What you are asked to do
Rewrite the records with every instance of "common name" renamed to "vernacular name", leaving all other text unaltered.
* start *
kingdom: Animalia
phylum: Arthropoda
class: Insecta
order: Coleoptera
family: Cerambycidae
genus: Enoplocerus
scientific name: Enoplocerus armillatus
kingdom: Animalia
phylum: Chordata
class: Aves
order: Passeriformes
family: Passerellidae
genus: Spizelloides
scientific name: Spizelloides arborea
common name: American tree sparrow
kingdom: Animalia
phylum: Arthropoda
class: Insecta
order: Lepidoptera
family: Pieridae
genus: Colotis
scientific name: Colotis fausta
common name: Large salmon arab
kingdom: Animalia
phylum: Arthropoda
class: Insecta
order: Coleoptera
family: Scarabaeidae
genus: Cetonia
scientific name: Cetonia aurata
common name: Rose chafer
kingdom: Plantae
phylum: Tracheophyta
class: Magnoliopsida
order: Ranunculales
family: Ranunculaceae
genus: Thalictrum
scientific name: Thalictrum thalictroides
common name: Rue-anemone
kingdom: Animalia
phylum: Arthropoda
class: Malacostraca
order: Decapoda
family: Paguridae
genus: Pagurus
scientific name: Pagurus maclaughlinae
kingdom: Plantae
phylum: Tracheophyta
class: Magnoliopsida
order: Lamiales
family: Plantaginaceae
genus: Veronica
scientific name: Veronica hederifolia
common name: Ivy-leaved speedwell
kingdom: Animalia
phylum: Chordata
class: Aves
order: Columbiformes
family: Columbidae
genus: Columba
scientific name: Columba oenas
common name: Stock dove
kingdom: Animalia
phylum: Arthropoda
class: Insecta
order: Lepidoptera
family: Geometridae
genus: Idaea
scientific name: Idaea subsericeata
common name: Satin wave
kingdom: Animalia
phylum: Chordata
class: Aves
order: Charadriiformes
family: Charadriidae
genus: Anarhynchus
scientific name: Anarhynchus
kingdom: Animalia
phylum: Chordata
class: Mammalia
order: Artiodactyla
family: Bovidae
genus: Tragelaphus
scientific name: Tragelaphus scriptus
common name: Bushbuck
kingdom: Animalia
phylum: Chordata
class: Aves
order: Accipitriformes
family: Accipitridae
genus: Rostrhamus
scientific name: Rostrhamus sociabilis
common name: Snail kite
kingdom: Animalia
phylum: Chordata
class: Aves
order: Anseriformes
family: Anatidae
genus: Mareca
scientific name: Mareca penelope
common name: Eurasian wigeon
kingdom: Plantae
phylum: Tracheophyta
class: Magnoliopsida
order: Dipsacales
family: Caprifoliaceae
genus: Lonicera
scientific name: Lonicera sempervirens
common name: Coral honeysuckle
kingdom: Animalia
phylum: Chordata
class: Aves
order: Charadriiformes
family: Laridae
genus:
* end *
Answer to this task
kingdom: Animalia
phylum: Arthropoda
class: Insecta
order: Coleoptera
family: Cerambycidae
genus: Enoplocerus
scientific name: Enoplocerus armillatus
kingdom: Animalia
phylum: Chordata
class: Aves
order: Passeriformes
family: Passerellidae
genus: Spizelloides
scientific name: Spizelloides arborea
vernacular name: American tree sparrow
kingdom: Animalia
phylum: Arthropoda
class: Insecta
order: Lepidoptera
family: Pieridae
genus: Colotis
scientific name: Colotis fausta
vernacular name: Large salmon arab
kingdom: Animalia
phylum: Arthropoda
class: Insecta
order: Coleoptera
family: Scarabaeidae
genus: Cetonia
scientific name: Cetonia aurata
vernacular name: Rose chafer
kingdom: Plantae
phylum: Tracheophyta
class: Magnoliopsida
order: Ranunculales
family: Ranunculaceae
genus: Thalictrum
scientific name: Thalictrum thalictroides
vernacular name: Rue-anemone
kingdom: Animalia
phylum: Arthropoda
class: Malacostraca
order: Decapoda
family: Paguridae
genus: Pagurus
scientific name: Pagurus maclaughlinae
kingdom: Plantae
phylum: Tracheophyta
class: Magnoliopsida
order: Lamiales
family: Plantaginaceae
genus: Veronica
scientific name: Veronica hederifolia
vernacular name: Ivy-leaved speedwell
kingdom: Animalia
phylum: Chordata
class: Aves
order: Columbiformes
family: Columbidae
genus: Columba
scientific name: Columba oenas
vernacular name: Stock dove
kingdom: Animalia
phylum: Arthropoda
class: Insecta
order: Lepidoptera
family: Geometridae
genus: Idaea
scientific name: Idaea subsericeata
vernacular name: Satin wave
kingdom: Animalia
phylum: Chordata
class: Aves
order: Charadriiformes
family: Charadriidae
genus: Anarhynchus
scientific name: Anarhynchus
kingdom: Animalia
phylum: Chordata
class: Mammalia
order: Artiodactyla
family: Bovidae
genus: Tragelaphus
scientific name: Tragelaphus scriptus
vernacular name: Bushbuck
kingdom: Animalia
phylum: Chordata
class: Aves
order: Accipitriformes
family: Accipitridae
genus: Rostrhamus
scientific name: Rostrhamus sociabilis
vernacular name: Snail kite
kingdom: Animalia
phylum: Chordata
class: Aves
order: Anseriformes
family: Anatidae
genus: Mareca
scientific name: Mareca penelope
vernacular name: Eurasian wigeon
kingdom: Plantae
phylum: Tracheophyta
class: Magnoliopsida
order: Dipsacales
family: Caprifoliaceae
genus: Lonicera
scientific name: Lonicera sempervirens
vernacular name: Coral honeysuckle
kingdom: Animalia
phylum: Chordata
class: Aves
order: Charadriiformes
family: Laridae
genus:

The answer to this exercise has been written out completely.